**Items from a dataset**:

********************

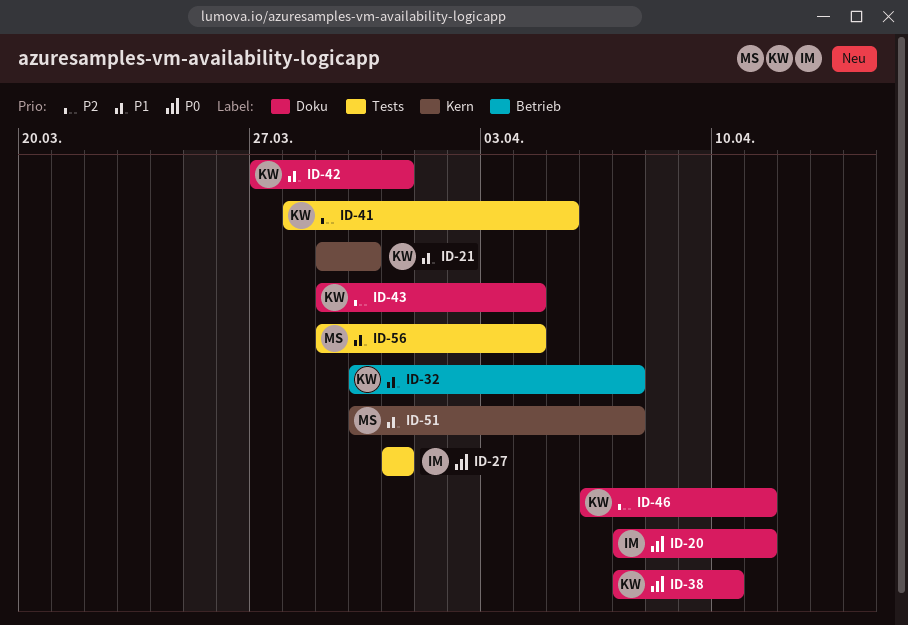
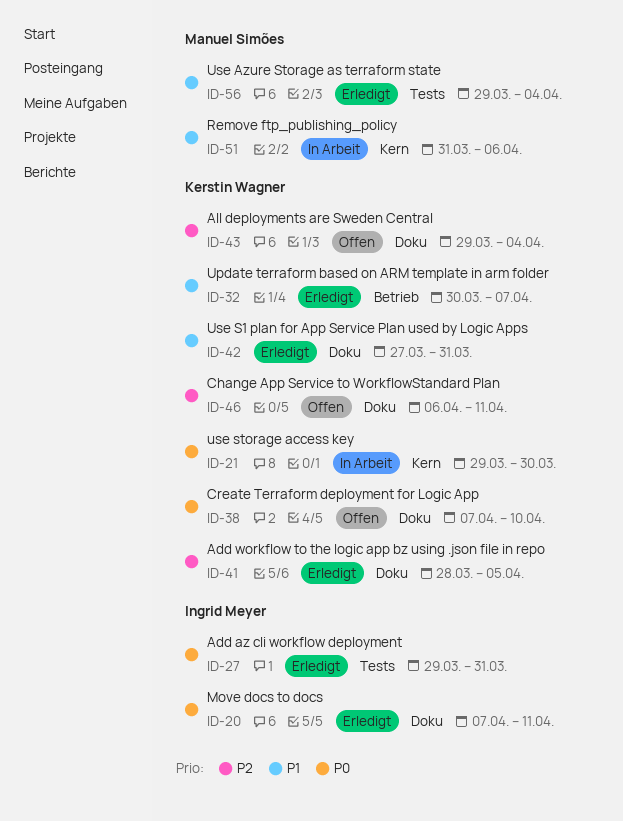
ID-21, priority: P1 -> P0
ID-27, start: Mar 31 -> Mar 29
ID-41, label: Tests -> Doku
ID-51, start: Mar 30 -> Mar 31
ID-51, due: Apr 7 -> Apr 6

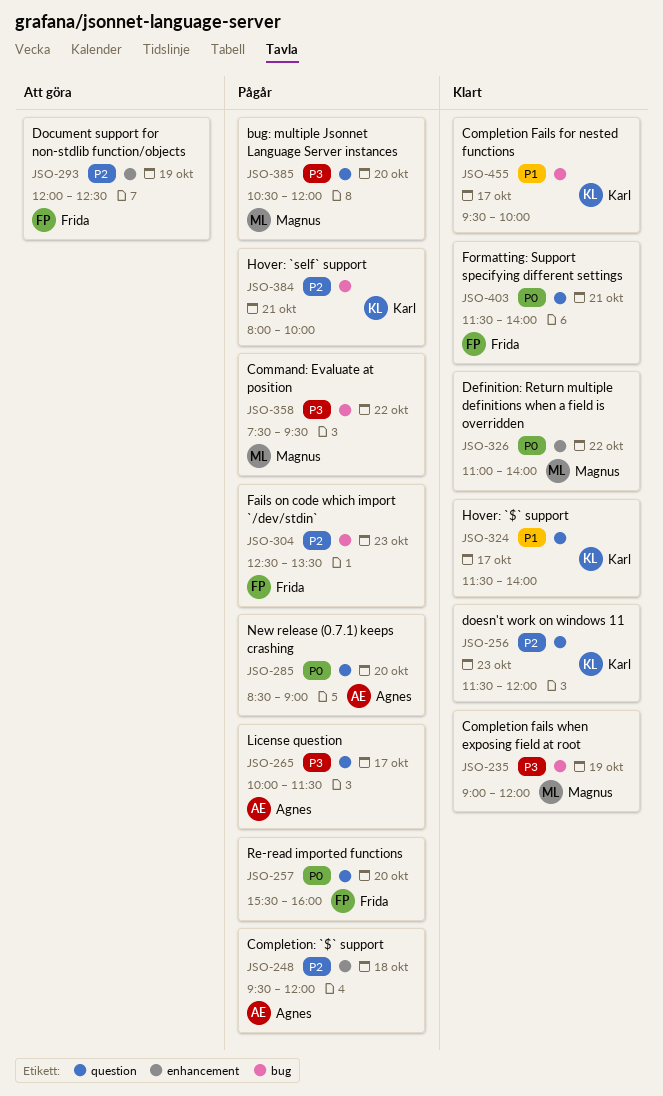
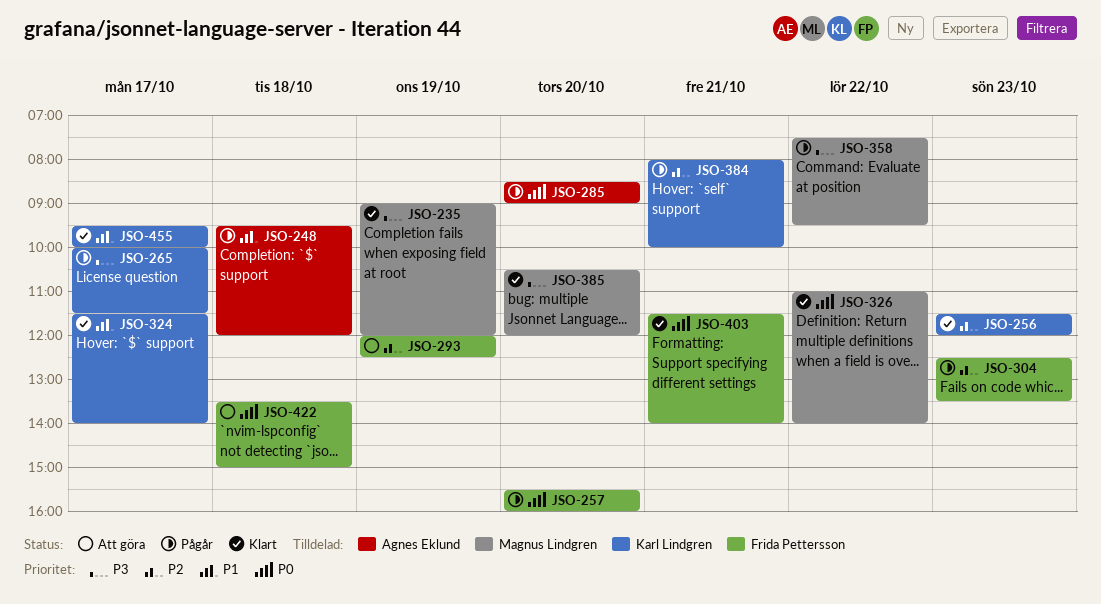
JSO-248, priority: P2 -> P1
JSO-265, owner: Agnes Eklund -> Karl Lindgren
JSO-385, status: Pågår -> Klart
JSO-422: none -> present

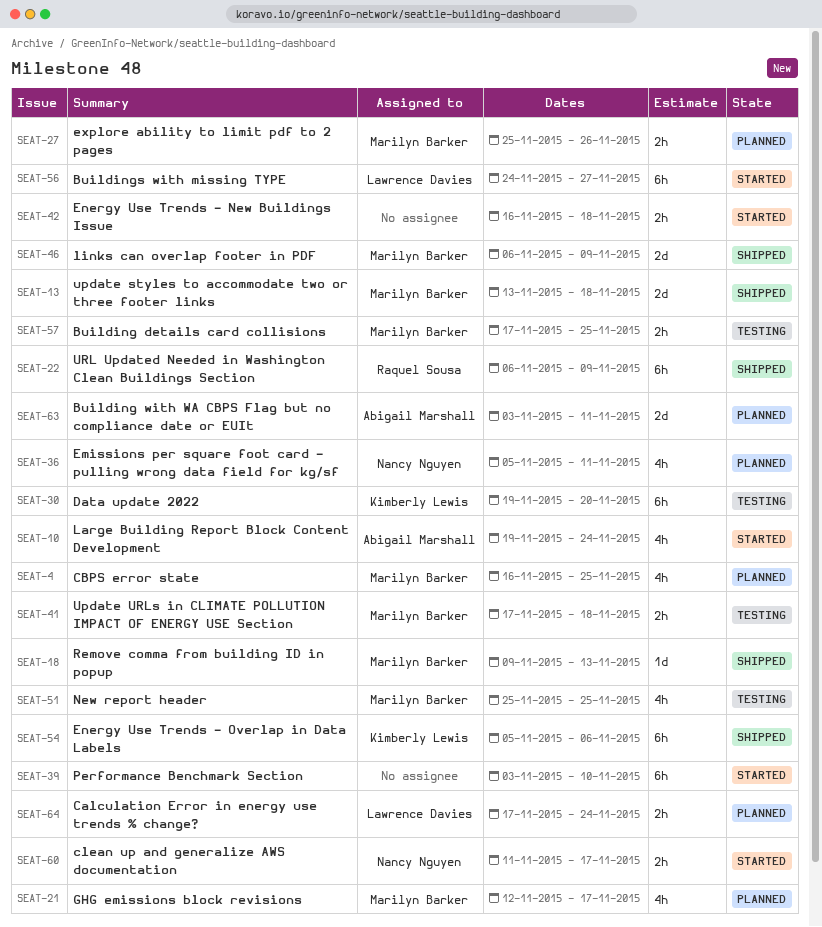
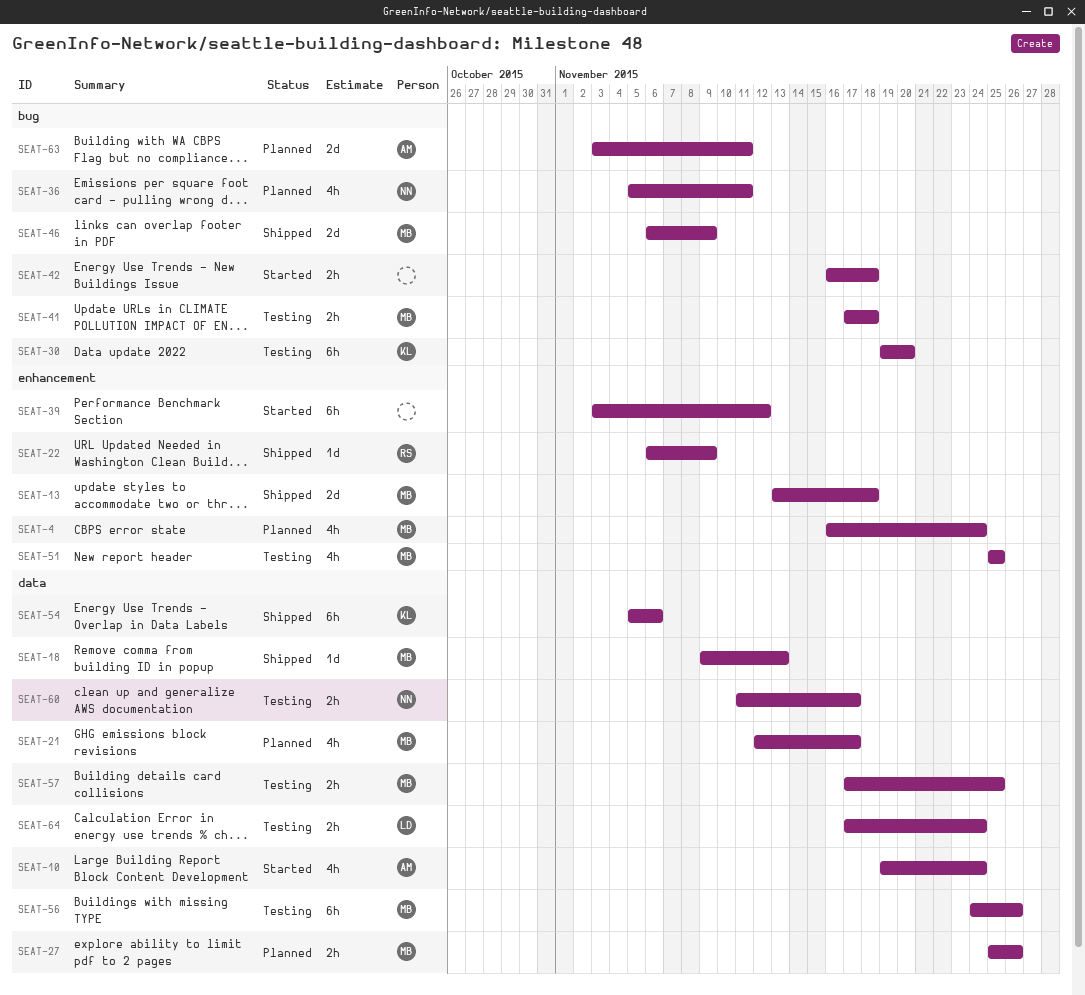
SEAT-4, due: Nov 25 -> Nov 24
SEAT-22, estimate: 6h -> 1d
SEAT-39, due: Nov 10 -> Nov 12
SEAT-56, status: Started -> Testing
SEAT-56, owner: Lawrence Davies -> Marilyn Barker
SEAT-56, due: Nov 27 -> Nov 26
SEAT-60, status: Started -> Testing
SEAT-64, status: Planned -> Testing

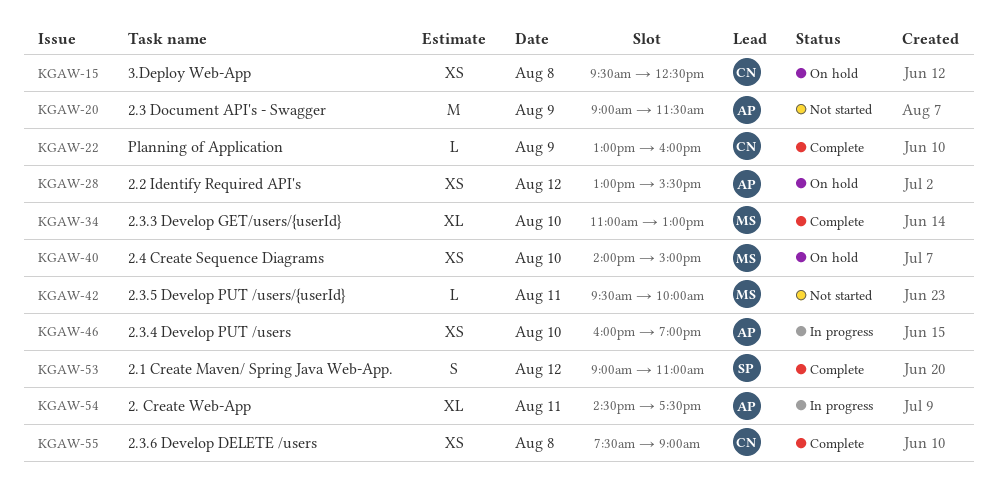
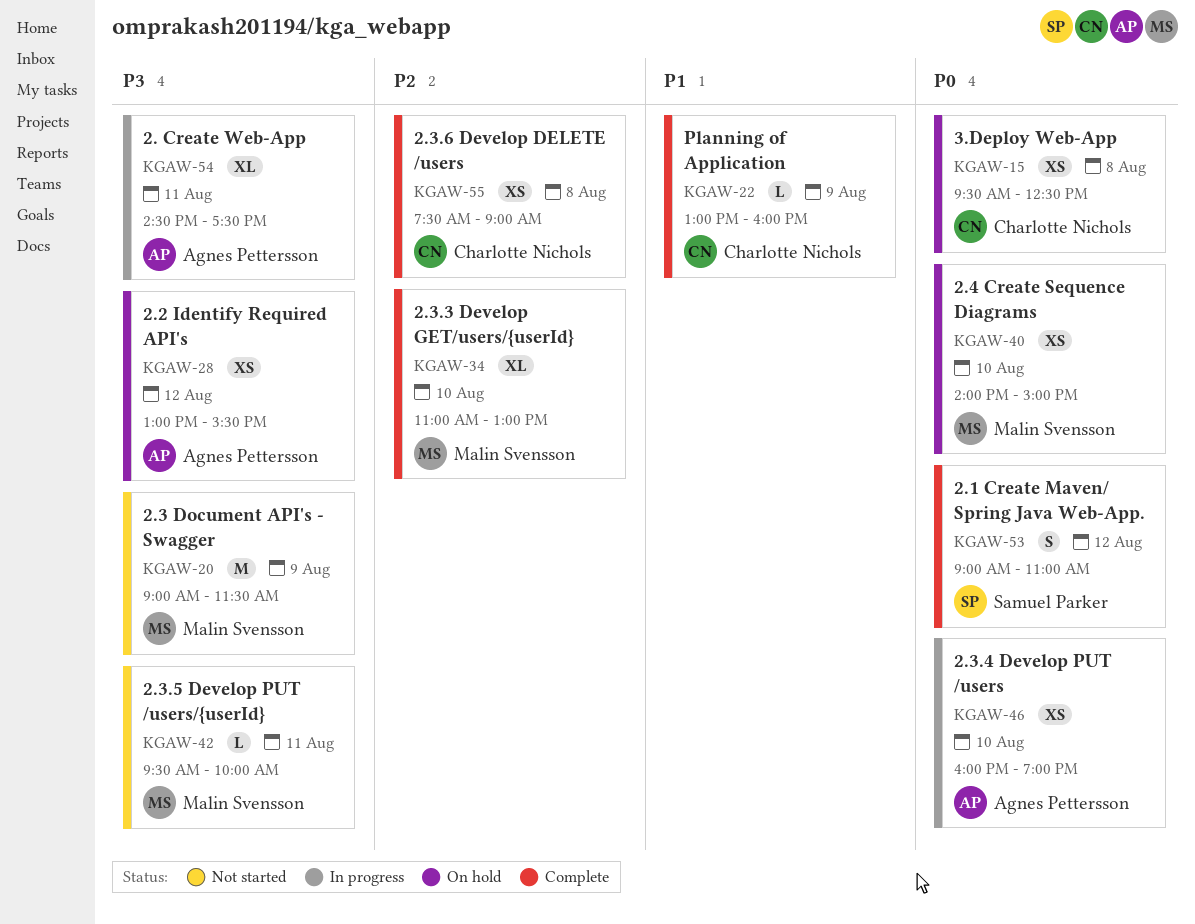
KGAW-20, owner: Agnes Pettersson -> Malin Svensson

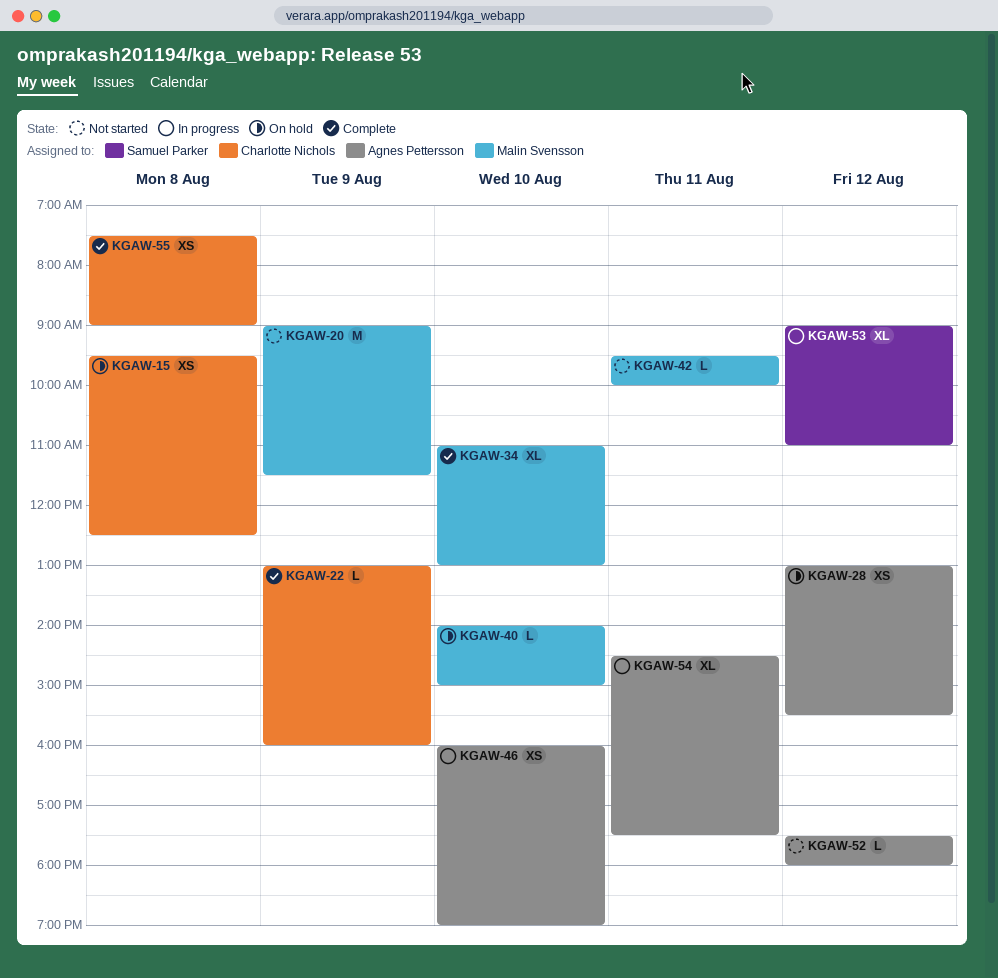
KGAW-40, estimate: XS -> L
KGAW-52: none -> present
KGAW-53, status: Complete -> In progress
KGAW-53, estimate: S -> XL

********************

Scan the entries for the word "SEAT". Report each line that has it.

SEAT-4, due: Nov 25 -> Nov 24
SEAT-22, estimate: 6h -> 1d
SEAT-39, due: Nov 10 -> Nov 12
SEAT-56, status: Started -> Testing
SEAT-56, owner: Lawrence Davies -> Marilyn Barker
SEAT-56, due: Nov 27 -> Nov 26
SEAT-60, status: Started -> Testing
SEAT-64, status: Planned -> Testing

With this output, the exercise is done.